- **Activity**
Reproduce the data below exactly. Skip the pictures.

- **Given material**
=== Begin Enclosure ===

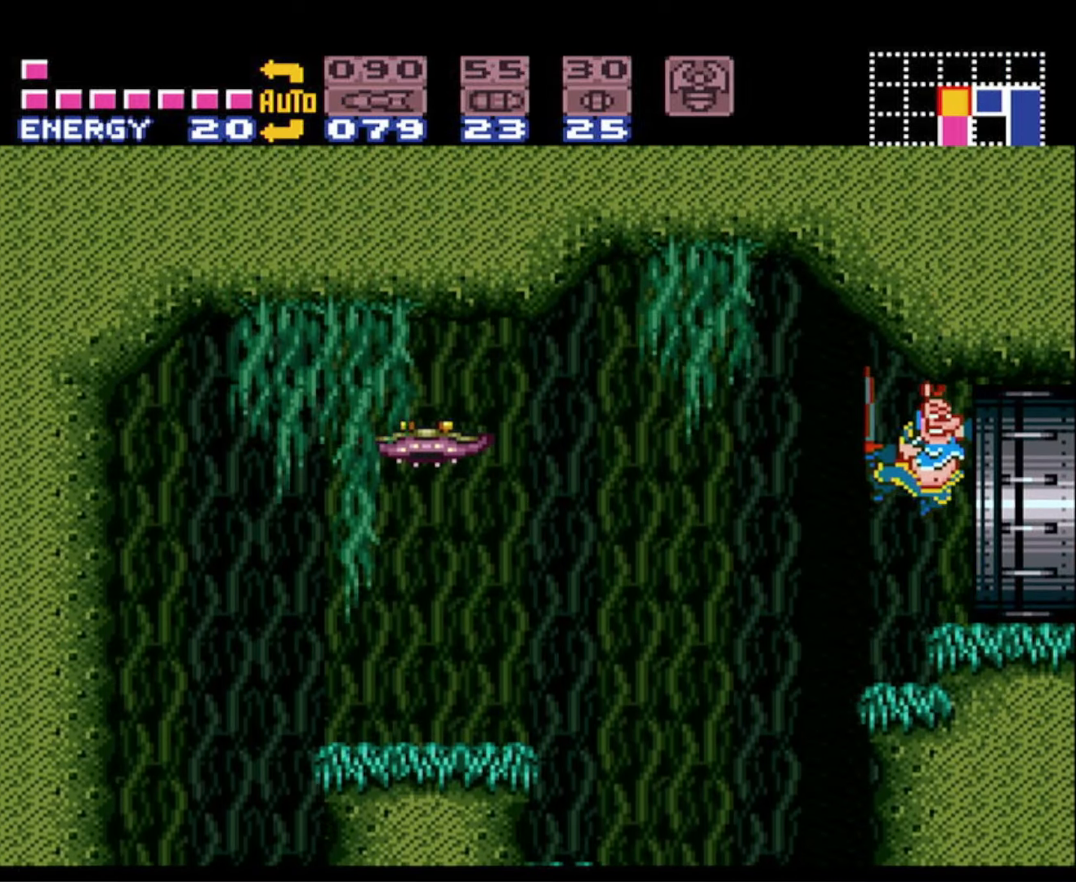
{"buttons": ["B", "DPAD_RIGHT"], "events": []}
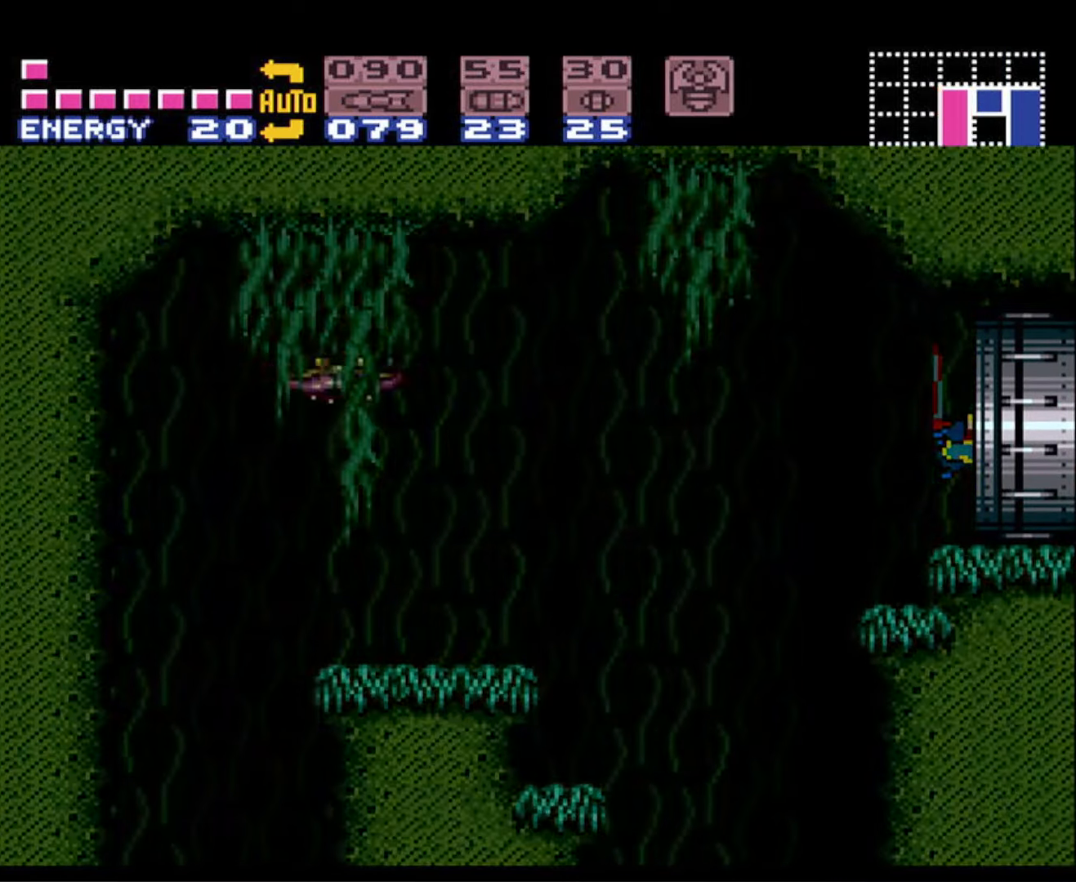
{"buttons": ["B", "DPAD_RIGHT"], "events": []}
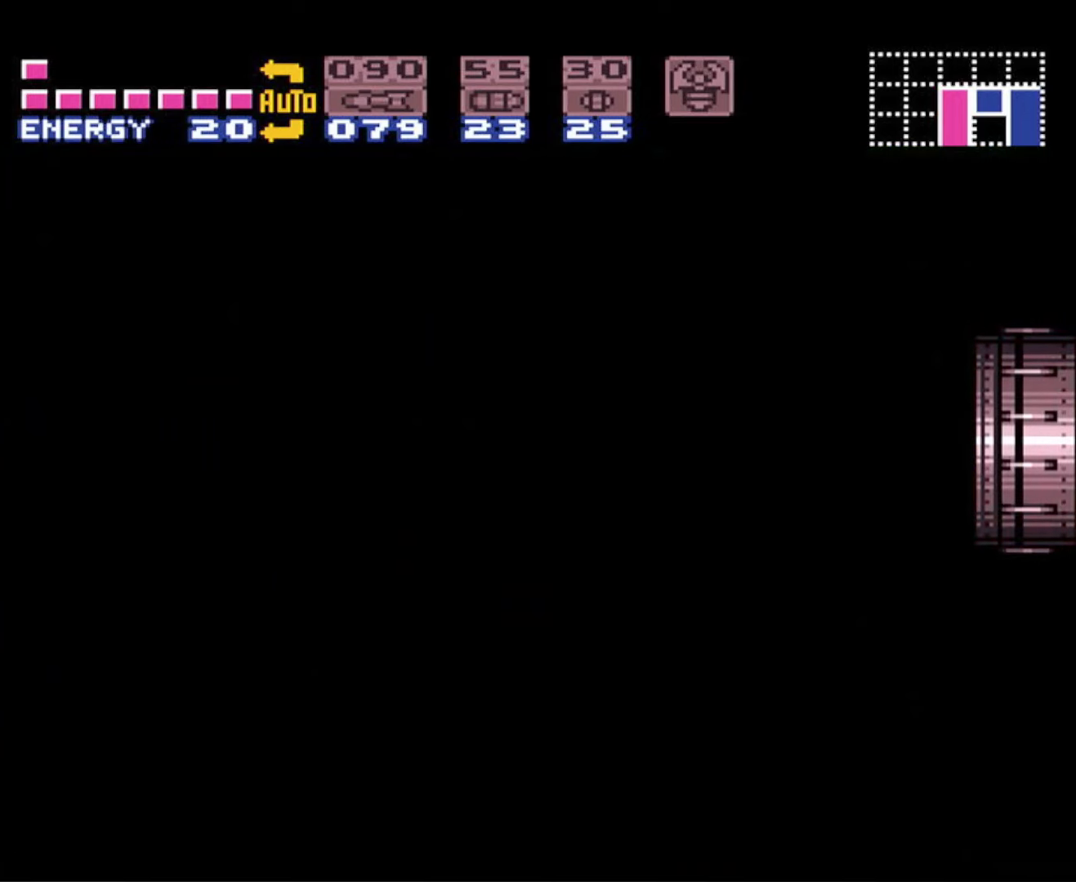
{"buttons": ["B", "DPAD_RIGHT"], "events": []}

=== End Enclosure ===

- **Your solution**
{"buttons": ["B", "DPAD_RIGHT"], "events": []}
{"buttons": ["B", "DPAD_RIGHT"], "events": []}
{"buttons": ["B", "DPAD_RIGHT"], "events": []}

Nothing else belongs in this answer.